Donna Gracia,1558 yılında 1000 altın karşılığında Tiberia şehri için birçok hak elde etti. Orada bir yeşiva kurdu; şehrin duvarlarını yeniledi. Josef Nasi ona daima yardımcı oldu. Dona grasya, Tiberya’ya göç etti. Nerede öldüğü ve gömülü olduğu tam olarak bilinmiyor.”La Sinyora”, “Giveret” olarak bilinen Donna Gracia hiç şüphesiz tüm zamanların, diasporada yaşamış en büyük Yahudi kadını olarak kabul edilir. Onun hakkında yazılmış sayısız kitaplar vardır. “Catherine Clement” in “Muhteşem Senyora” sı bunlardan biridir.
Don Josef Nasi (1524-79) Kanuni Sultan Süleyman ve özellikle II. Selim’in çok yakın dostuydu. Sarayda ve dış ilişkilerde çok yükselmiş ve çok etkin olmuştu. Ne yazık ki sonu hüsranla bitti.
Sözlük
Sinagog: Havra
Suka: Çardak bayramında, 8 gün süreyle içinde yemek yenilen kutsal mekan
Teva: Mimber
Ehal: Sefer Tora’ların muhafaza edildiği ve sinagogun en kutsal bölümünü teşkil eden dolap. Doğuya yönelmiş olup kapıları, maddi dünyadan kutsal olana geçişi simgeler. Ehal ancak Tora okunan günlerde ve çok özel durumlarda açılır.
Konversos, Marranos: Orta Çağ Avrupasında, Yahudikten zorla Hristiyanlığa dönüştürülen Yahudilere verilen ad. Bunların çoğu, daha sonra tekrar Yahudiliğe dönmüştürler.
Engizisyon: Papa’nın önderliğinde yürütülen din mahkemeleri. Ortaçağda Yahudi ve Müslümanları zor kullanarak Hristiyanlaştırmak veya cezalandırmak amacıyla yürütülürdü.

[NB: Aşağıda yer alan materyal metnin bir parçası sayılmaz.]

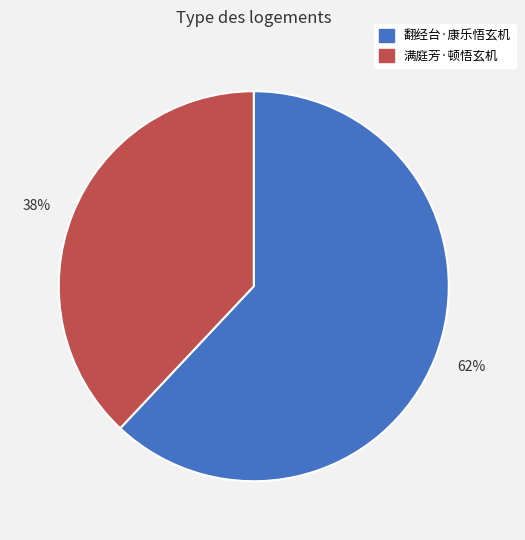

The 38% slice represents 47% of the pie. True or false?

False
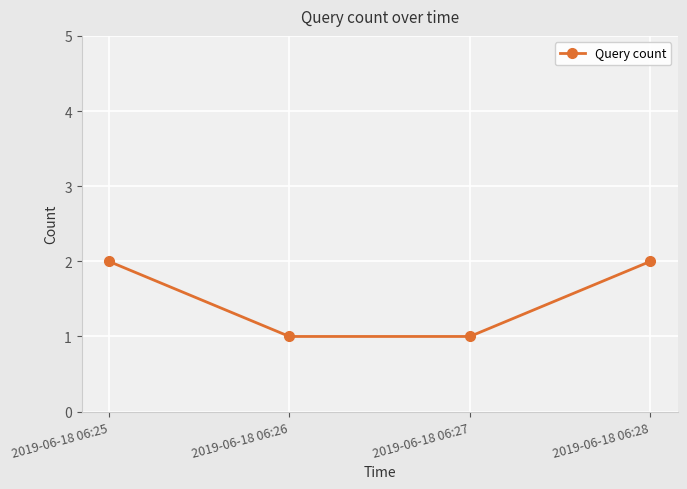

Reading right to left, list all the values displayed in this chart.

2019-06-18 06:28=2	2019-06-18 06:27=1	2019-06-18 06:26=1	2019-06-18 06:25=2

Diaspora: İsrail dışında ülkeler
Yeşive: Yahudi İlahiyat Fakültesi
Sefer Tora: Musevilerin kutsal kitabı Tora'nın, dini açıdan yenilebilir bir hayvanın derisinden hazırlanmış parşömen üzerine özel olarak eğitilmiş kişiler (sofer) tarafından özel bir tüy kalem ve mürekkeple elle yazılmış tomar (rulo) nüshaları.
Parohet: Ehal’in önüne asılan perde. Atlas, kadife gibi değerli bir kumaştan dikilir. Üzerinde yer alan genelde kapı, kandil, parmakları açık el, menora, Magen David gibi motifler sırma veya dival ile işlenir.